Tuna Altınel, mathématicien à Lyon 1 et otage de l’État turc
6 novembre 2019À l’attention de l’opinion publique
Qui suis-je ? Tuna Altınel, maître de conférences habilité en mathématiques à l’Université Lyon 1, fonctionnaire d’État depuis octobre 1996, (co)-auteur d’une vingtaine d’articles et d’une monographie de recherche, enseignant d’une multitude d’étudiants de tous les niveaux de l’enseignement supérieur mais aussi un otage de l’État turc.
Le 21 février 2019, j’ai assisté à une soirée au Palais du Travail de la mairie de Villeurbanne par Amitiés Kurdes Lyon-Rhône-Alpes, association française loi 1901. Le sujet était les exactions commises en janvier 2016 sur les civils à Cizre, ville kurde, sous prétexte de guerre contre le terrorisme. Le 12 avril suivant, mon passeport était confisqué aux frontières de l’État turc sans qu’on m’en dise les raisons.
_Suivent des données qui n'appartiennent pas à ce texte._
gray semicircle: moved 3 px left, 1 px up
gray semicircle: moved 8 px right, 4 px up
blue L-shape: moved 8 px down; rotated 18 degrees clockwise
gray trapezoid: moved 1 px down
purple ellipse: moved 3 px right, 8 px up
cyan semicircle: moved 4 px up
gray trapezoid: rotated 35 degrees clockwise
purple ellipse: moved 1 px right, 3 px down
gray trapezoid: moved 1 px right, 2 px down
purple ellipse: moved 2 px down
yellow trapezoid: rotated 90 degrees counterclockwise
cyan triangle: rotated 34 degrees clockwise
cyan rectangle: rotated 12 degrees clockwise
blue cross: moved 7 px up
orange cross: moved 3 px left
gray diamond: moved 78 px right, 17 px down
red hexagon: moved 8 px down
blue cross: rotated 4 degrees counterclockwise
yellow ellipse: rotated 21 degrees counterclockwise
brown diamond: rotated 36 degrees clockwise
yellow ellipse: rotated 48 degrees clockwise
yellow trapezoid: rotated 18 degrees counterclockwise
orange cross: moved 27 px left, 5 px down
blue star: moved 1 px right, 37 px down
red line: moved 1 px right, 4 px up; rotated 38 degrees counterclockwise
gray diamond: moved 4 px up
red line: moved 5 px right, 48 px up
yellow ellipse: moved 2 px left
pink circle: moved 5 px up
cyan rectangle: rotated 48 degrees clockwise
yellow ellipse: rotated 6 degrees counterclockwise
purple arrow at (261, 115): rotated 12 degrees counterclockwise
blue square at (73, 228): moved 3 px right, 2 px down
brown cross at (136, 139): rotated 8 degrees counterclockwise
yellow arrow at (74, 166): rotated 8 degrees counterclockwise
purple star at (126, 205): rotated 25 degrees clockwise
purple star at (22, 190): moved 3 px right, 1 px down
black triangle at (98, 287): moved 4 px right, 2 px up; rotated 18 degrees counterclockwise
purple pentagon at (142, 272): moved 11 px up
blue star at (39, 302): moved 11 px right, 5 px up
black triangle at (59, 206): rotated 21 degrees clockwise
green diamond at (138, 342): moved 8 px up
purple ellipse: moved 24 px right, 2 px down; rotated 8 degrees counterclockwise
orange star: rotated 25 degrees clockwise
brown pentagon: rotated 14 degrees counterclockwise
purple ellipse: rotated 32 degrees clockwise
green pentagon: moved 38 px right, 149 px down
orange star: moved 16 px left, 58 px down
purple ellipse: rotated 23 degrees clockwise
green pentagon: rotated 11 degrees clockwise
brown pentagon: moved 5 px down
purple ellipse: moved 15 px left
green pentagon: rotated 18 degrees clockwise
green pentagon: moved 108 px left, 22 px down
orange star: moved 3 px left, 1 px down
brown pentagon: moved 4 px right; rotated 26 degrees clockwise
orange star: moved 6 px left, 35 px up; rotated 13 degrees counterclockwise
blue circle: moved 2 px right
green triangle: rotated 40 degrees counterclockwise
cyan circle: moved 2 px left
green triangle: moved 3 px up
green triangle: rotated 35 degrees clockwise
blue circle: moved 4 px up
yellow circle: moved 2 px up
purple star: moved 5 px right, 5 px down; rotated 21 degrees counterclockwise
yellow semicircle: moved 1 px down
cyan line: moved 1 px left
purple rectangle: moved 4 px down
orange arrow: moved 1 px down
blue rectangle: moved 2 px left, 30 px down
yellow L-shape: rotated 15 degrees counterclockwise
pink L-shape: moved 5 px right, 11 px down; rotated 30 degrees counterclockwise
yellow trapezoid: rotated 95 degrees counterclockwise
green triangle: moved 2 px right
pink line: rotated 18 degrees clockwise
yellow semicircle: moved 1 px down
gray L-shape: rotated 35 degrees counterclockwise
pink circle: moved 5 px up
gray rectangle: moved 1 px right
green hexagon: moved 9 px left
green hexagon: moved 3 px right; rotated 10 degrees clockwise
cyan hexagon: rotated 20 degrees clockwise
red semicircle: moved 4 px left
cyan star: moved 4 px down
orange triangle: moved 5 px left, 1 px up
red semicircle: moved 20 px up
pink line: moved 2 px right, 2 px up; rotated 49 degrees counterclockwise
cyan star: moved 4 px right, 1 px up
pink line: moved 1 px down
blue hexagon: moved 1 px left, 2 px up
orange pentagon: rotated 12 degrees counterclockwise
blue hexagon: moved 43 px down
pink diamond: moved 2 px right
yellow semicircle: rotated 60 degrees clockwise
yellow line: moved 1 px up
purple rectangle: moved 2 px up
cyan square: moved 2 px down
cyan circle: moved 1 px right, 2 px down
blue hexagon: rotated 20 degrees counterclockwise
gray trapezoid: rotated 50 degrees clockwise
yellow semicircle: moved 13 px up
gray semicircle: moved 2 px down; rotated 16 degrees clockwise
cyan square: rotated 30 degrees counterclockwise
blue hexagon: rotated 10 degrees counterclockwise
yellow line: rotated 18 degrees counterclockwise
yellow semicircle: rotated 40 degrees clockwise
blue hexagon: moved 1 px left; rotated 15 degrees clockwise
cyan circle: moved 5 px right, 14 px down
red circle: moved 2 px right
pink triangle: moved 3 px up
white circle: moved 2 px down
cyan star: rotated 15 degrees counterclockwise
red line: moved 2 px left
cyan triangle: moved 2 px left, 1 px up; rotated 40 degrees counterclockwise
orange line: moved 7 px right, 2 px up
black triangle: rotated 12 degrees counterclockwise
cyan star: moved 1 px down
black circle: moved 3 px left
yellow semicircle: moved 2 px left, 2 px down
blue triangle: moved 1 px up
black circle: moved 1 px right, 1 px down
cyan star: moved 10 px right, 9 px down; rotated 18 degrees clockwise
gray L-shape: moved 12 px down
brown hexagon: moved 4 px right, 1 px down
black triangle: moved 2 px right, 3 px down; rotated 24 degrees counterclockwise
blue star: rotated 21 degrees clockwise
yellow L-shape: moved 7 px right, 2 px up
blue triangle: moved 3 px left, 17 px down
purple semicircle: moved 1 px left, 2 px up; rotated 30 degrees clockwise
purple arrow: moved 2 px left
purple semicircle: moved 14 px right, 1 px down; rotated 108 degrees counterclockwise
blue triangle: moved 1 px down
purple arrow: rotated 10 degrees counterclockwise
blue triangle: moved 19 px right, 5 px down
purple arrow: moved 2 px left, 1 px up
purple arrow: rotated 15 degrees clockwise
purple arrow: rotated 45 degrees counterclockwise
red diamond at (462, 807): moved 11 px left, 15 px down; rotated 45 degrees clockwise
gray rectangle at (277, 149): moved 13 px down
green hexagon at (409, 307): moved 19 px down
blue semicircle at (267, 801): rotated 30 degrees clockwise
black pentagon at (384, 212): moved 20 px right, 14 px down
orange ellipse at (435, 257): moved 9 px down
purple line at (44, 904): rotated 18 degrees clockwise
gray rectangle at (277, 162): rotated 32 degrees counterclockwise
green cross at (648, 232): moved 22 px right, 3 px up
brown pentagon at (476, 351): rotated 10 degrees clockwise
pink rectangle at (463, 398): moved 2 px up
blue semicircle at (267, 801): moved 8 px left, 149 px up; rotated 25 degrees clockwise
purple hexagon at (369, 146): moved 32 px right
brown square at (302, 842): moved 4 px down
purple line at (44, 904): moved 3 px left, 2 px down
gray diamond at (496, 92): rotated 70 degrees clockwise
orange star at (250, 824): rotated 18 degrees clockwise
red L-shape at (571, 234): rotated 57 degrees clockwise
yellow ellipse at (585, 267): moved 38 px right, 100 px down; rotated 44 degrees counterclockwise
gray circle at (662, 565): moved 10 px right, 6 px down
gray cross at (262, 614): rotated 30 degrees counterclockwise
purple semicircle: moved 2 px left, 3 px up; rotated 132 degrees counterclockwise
Pendant un mois, j’ai cherché les raisons de cette confiscation. En butte à la langue de bois d’un état, je suis allé le 10 mai à Balıkesir où mon acte de naissance est enregistré et dont la préfecture avait
initié l’enquête à mon encontre. Cette tentative s’avérant aussi infructueuse que les précédentes, je me préparais à rentrer à İstanbul quand j’ai été arrêté devant la préfecture de Balıkesir.
Le lendemain, accusé de propagande d’organisation terroriste, j’étais placé en détention dans la prison de Kepsut, Balıkesir. Quelques heures seulement après ces faits, j’étais déclaré « universitaire
faisant de la propagande terroriste » dans un communiqué de presse de ladite préfecture. Celle-ci n’avait pas oublié d’informer le quotidien Yeni Akit, journal proche du pouvoir politique, qui allait
reprendre le même texte, violant ainsi le principe de la présomption d’innocence.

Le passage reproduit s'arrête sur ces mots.